The question occurred to me while I was cooking up a vat of congee for my sister, when she was in recovery from oral surgery: what exactly makes food “healing”?
In Chinese medicine, congee is a traditional recovery food. It’s thick, warm, rehydrating, easy to swallow and keep down. At its basic, it’s just rice that’s been cooked in a larger-than-normal amount of water or chicken stock (the recipe I use has a 10:1 ratio). It’s a common food across Asia, and depending on the person’s sickness, you can add any number of herbs or medicinal things to it.
Did it heal the gaping, bleeding holes the surgeon left in my sister’s jaw? Did it prevent an infection? Did it alleviate her pain?
Not really. But it tasted good, had some protein in it, and was soft enough for her to swallow. Plus, there’s something to be said for having someone make you food. It’s medicine of its own kind.
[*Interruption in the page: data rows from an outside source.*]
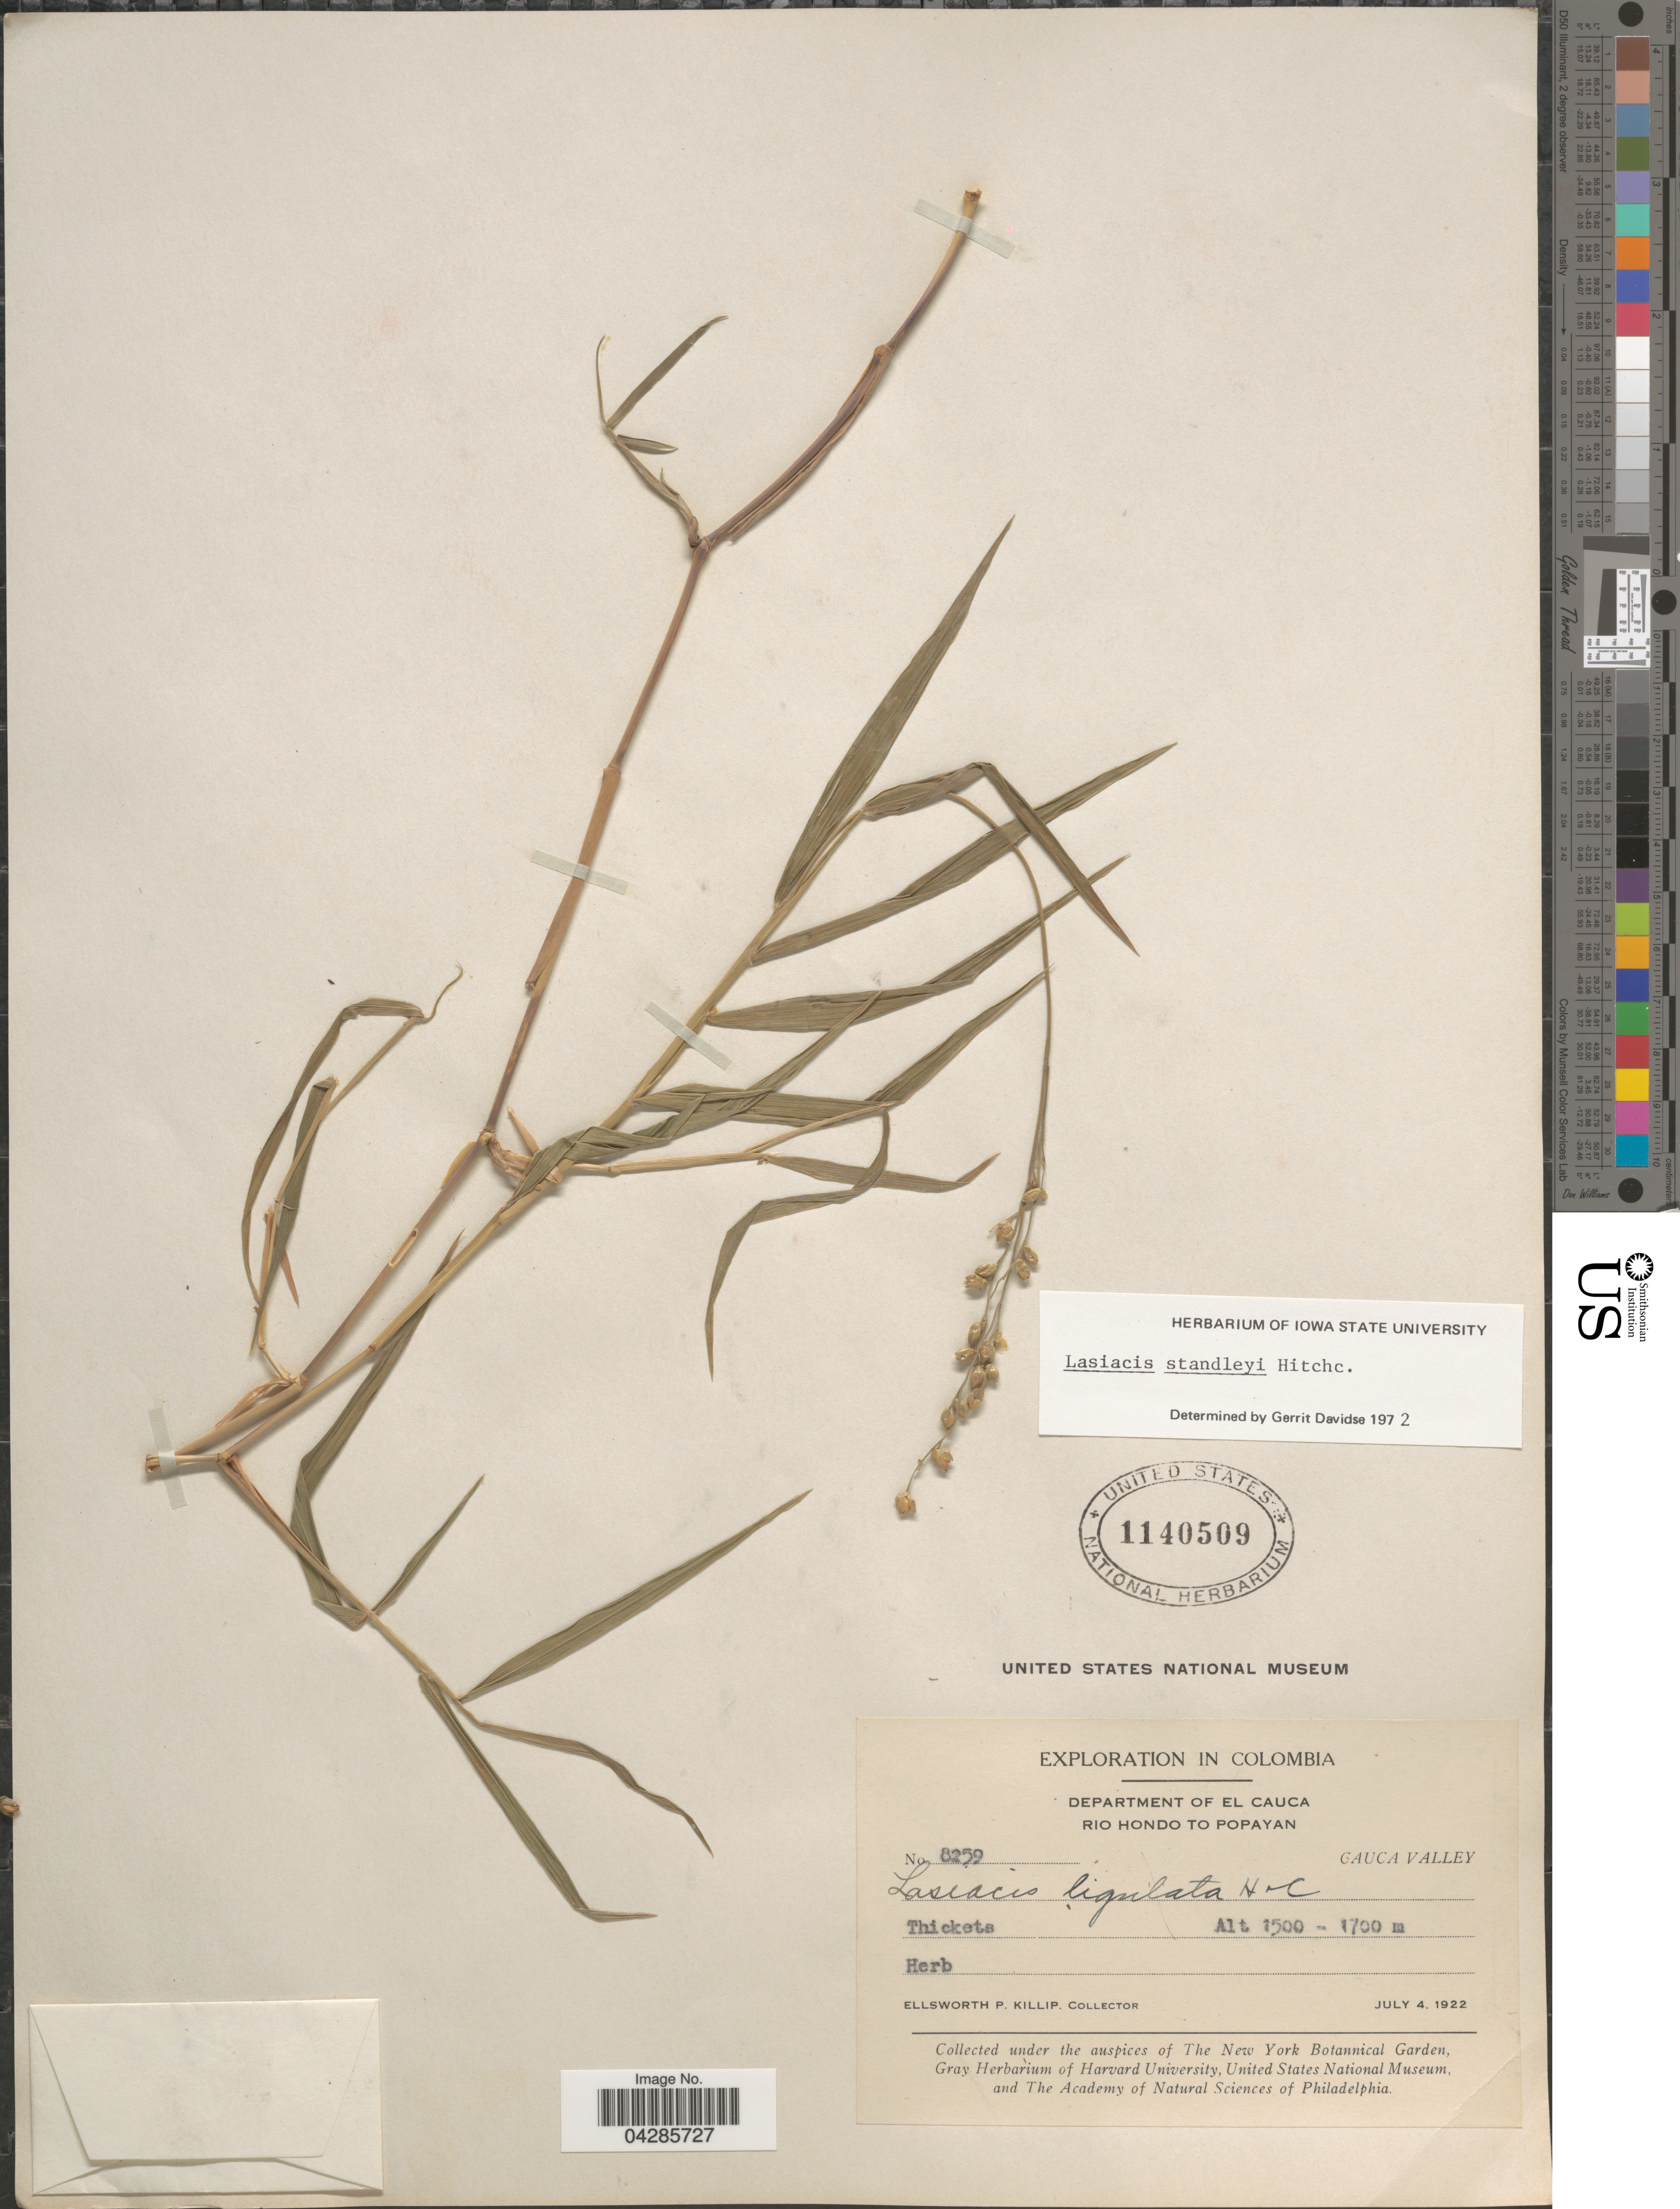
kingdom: Plantae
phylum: Tracheophyta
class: Liliopsida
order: Poales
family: Poaceae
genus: Lasiacis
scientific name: Lasiacis standleyi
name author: Hitchc.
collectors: E. P. Killip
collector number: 8259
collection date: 1922-07-04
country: Colombia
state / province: Cauca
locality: Exploration in Colombia. Department of El Cauca. Rio Hondo to Popayan. Cauca Valley.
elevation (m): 1500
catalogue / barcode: US 1140509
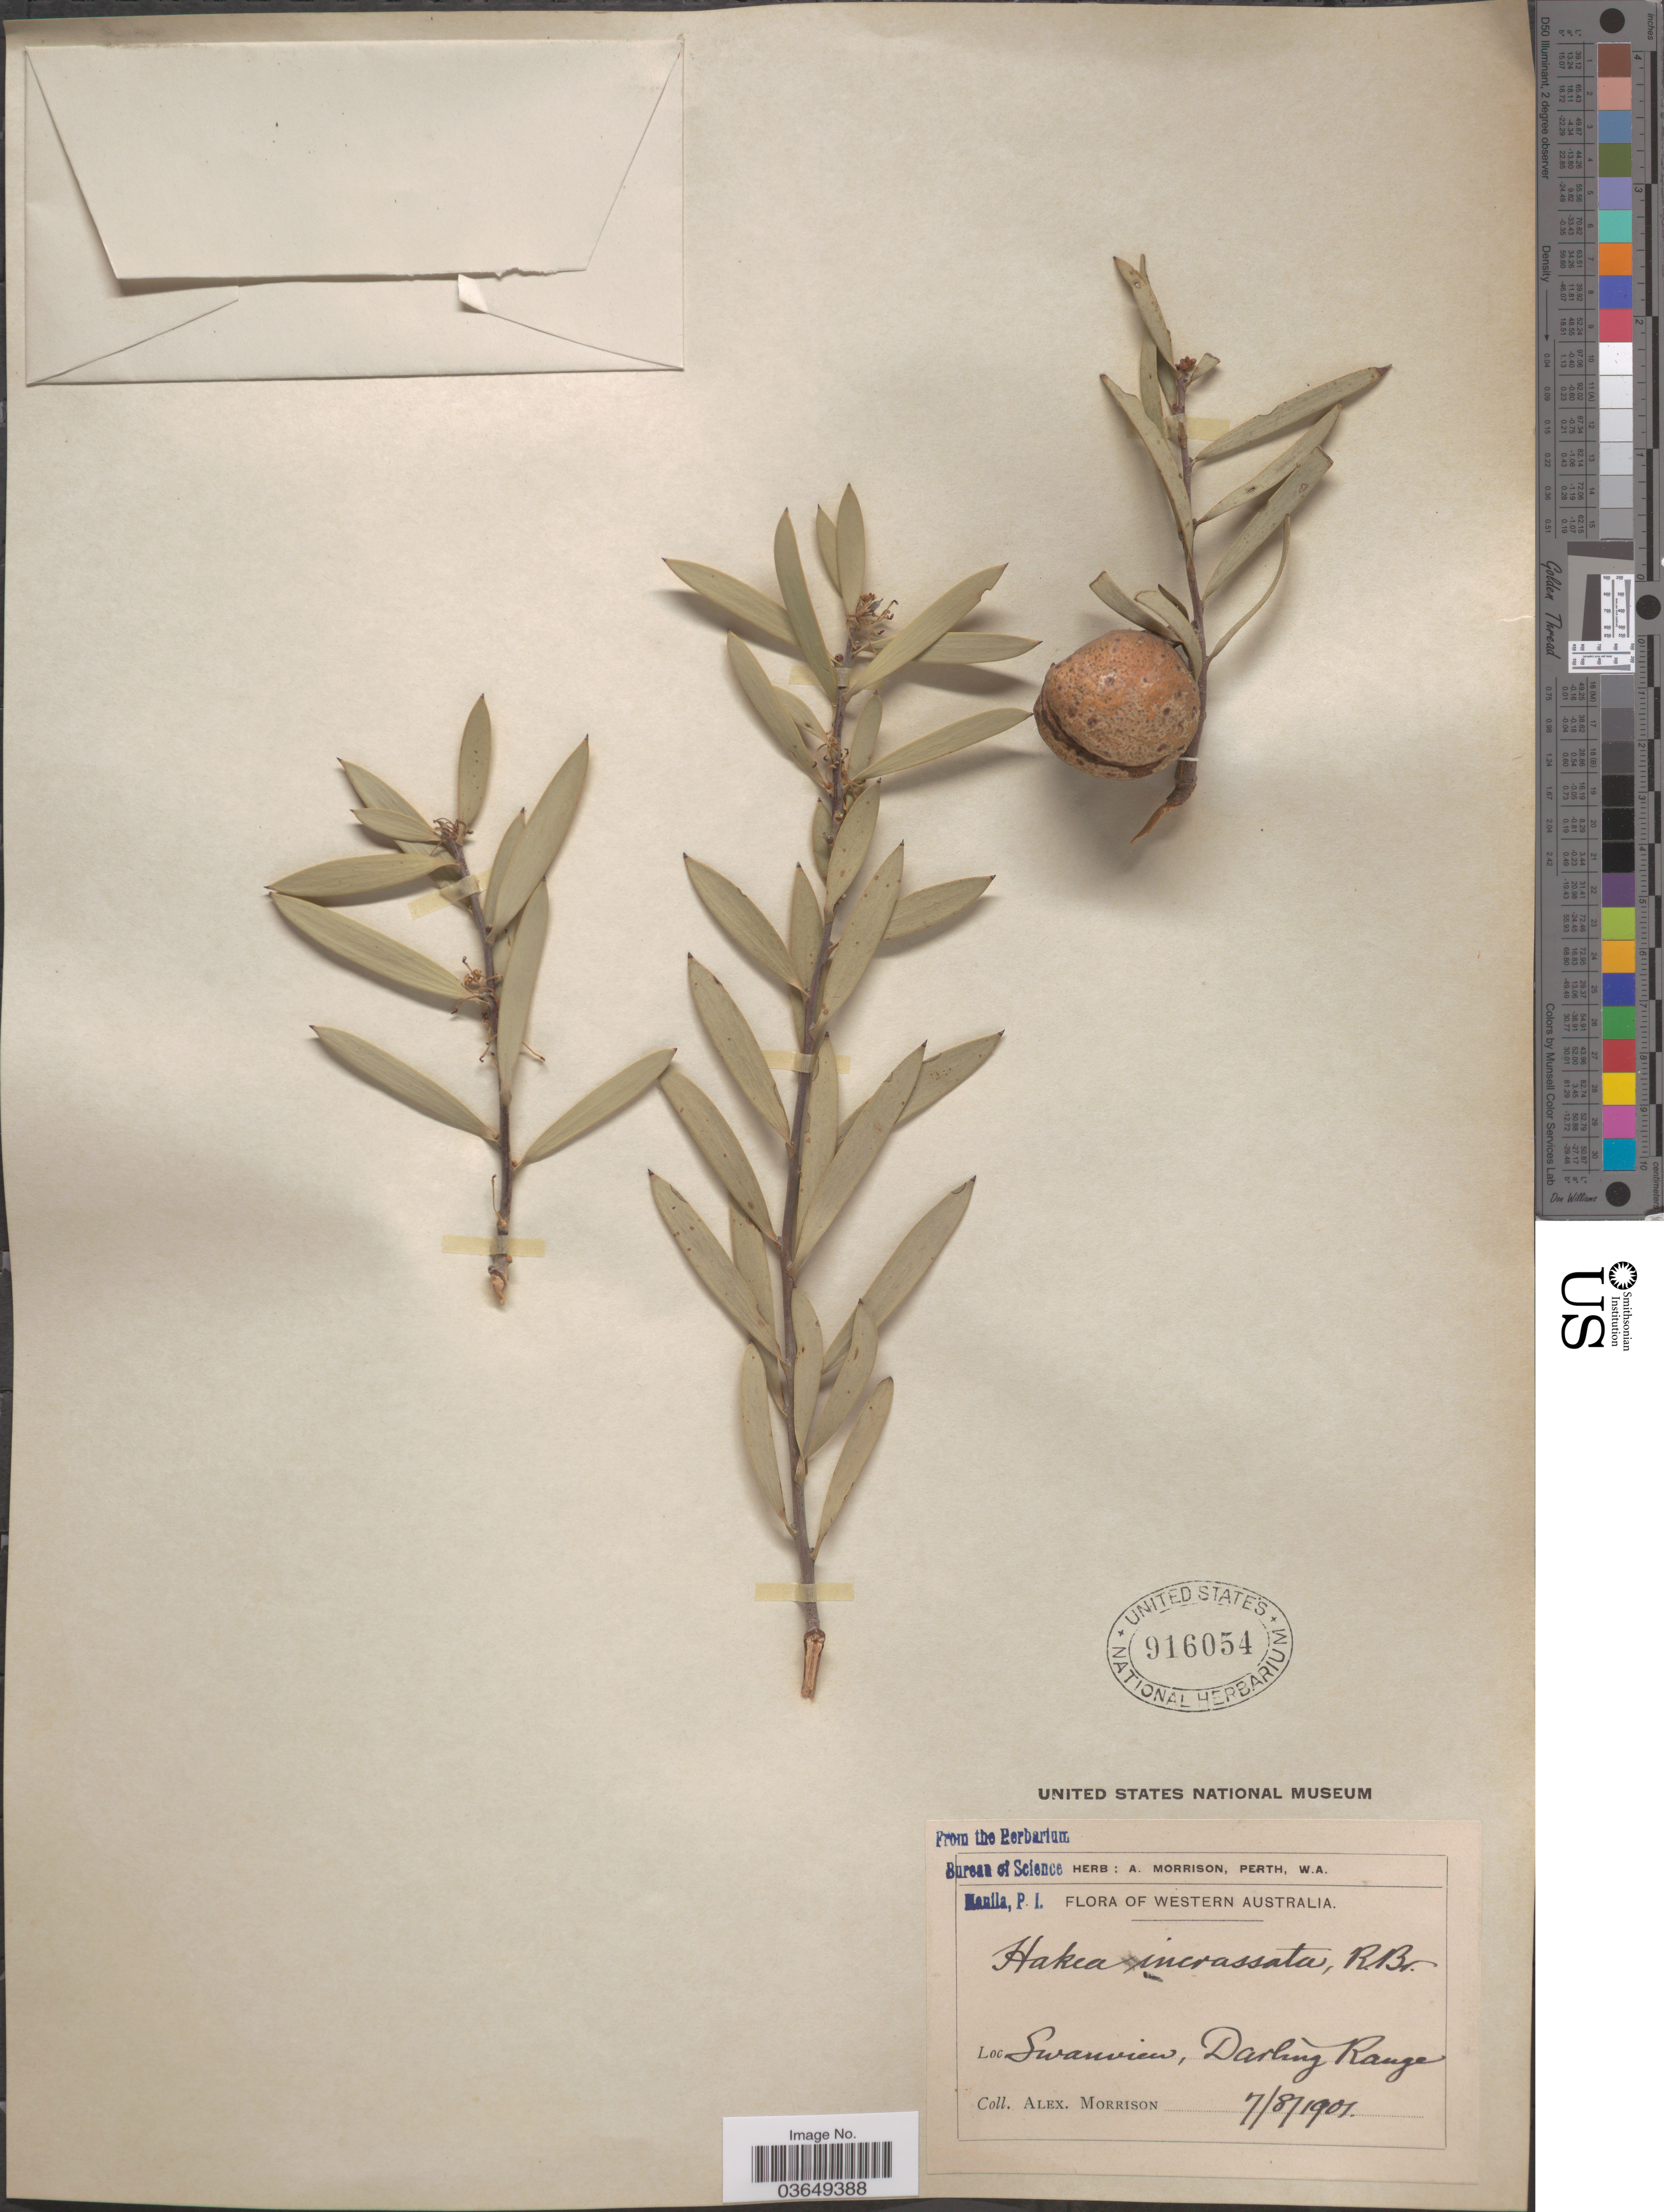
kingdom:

In my 27 years on earth, I’ve met a lot of hardcore health-food nuts. I’ve known vegans, juice-fasters, gluten-refusers, and people who ate only raw fruits, vegetables, and nuts. I’ve watched friends subsist on nothing but water with maple syrup, lemon, and cayenne pepper for days at a time — a fasting diet which, by the way, was rumored to be the cause for landing Eddie Van Halen in the hospital for emergency intestinal surgery. I actually knew someone that ate four or five raw cloves of garlic everyday. (He smelled like a pesto factory, it was kind of amazing.) But these people never seem much more healthy than I do, despite the fact that I eat rare steaks and cupcakes whenever I damn well feel like it, have never once been on a diet, and have affectionately been called “garbage disposal” by tablemates during a meal.
When researching healing foods, there’s a whole lot of folklore and fraud, and very little hard science. Everyone wishes for a magic bullet against disease. Every few weeks, there are new headlines about this little-known mushroom or that Amazonian berry “curing” cancer. This is mostly the fault of crappy writers trying to rack up page views from the desperate, projecting the word “cure” onto a scientific study that may not be conclusive at all.
There are also plenty of quacks in the world who don’t even bother with even the flimsiest scrap of evidence. The Respectful Insolence blog has a wonderful takedown of “alternative medicine”, which promises cures with no side effects. One of the quotes he gathered from a naturopath’s website was this unintentionally telling gem:
Complementary [i.e. conventional] medicine is based on scientific knowledge whereas alternative medicine is based on clinical or anecdotal evidence.
Which is to say, it’s not really based on anything. This kind of natural medicine functions the same was as urban legends do: “My best friend’s auntie’s coworker’s husband’s great uncle cured his cancer by eating nothing but broccoli and getting coffee colonics twice a day. Way better than chemotherapy!”
Broccoli diets and coffee enemas are actual alternative therapies, by the way. They have yet to actually prove to be effective weapons against cancer, unlike the “unnatural” therapies of radiation and chemotherapy. Alternative medicine advocates tend to poo-poo “scientific knowledge,” probably because these kinds of therapies tend to fall apart under rigorous testing and study.
In medicine, there’s no magic bullet. Anyone who tells you otherwise is selling something.
Obviously, there are foods out there that are more healthy than others, and foods that are better for you when you’re sick. But it’s a thorny, contentious debate, one that’s as subjective as hangover cures. (My personal favorite, by the way, is a glass of Emergen-C followed by a greasy, starchy breakfast, followed by a nap.) There are studies that prove the efficacy of some herbal and food remedies: ginger, for example, actually does settle your stomach, and garlic has been shown to help prevent heart disease.
There’s also something to be said for the placebo effect: if the only effect something has is psychosomatic, there’s a value in that. When I was growing up, my mother would bring me saltines and ginger ale for an upset stomach. When I was older, I’d slice up an apple, dip it in honey and cinnamon, and wash it down with mint tea. In college, living in the dreary Pacific Northwest, I’d consume pho — Vietnamese beef noodle soup — by the gallon. Since moving to Chicago’s West Side with its plethora of taquerias, I’ve come to love and appreciate pozole and tortilla soup. Anytime I think I’m actually about to come down with a cold or a case of the flu, I mix up my personal, sick-day version of a hot toddy: bourbon, ginger tea, honey, and lemon.
Is a hot toddy a cure for the common cold? No. Does it make me feel better? Yes. It’s probably a placebo, but it tastes good, and can soothe a scratchy throat. That’s all I ask for.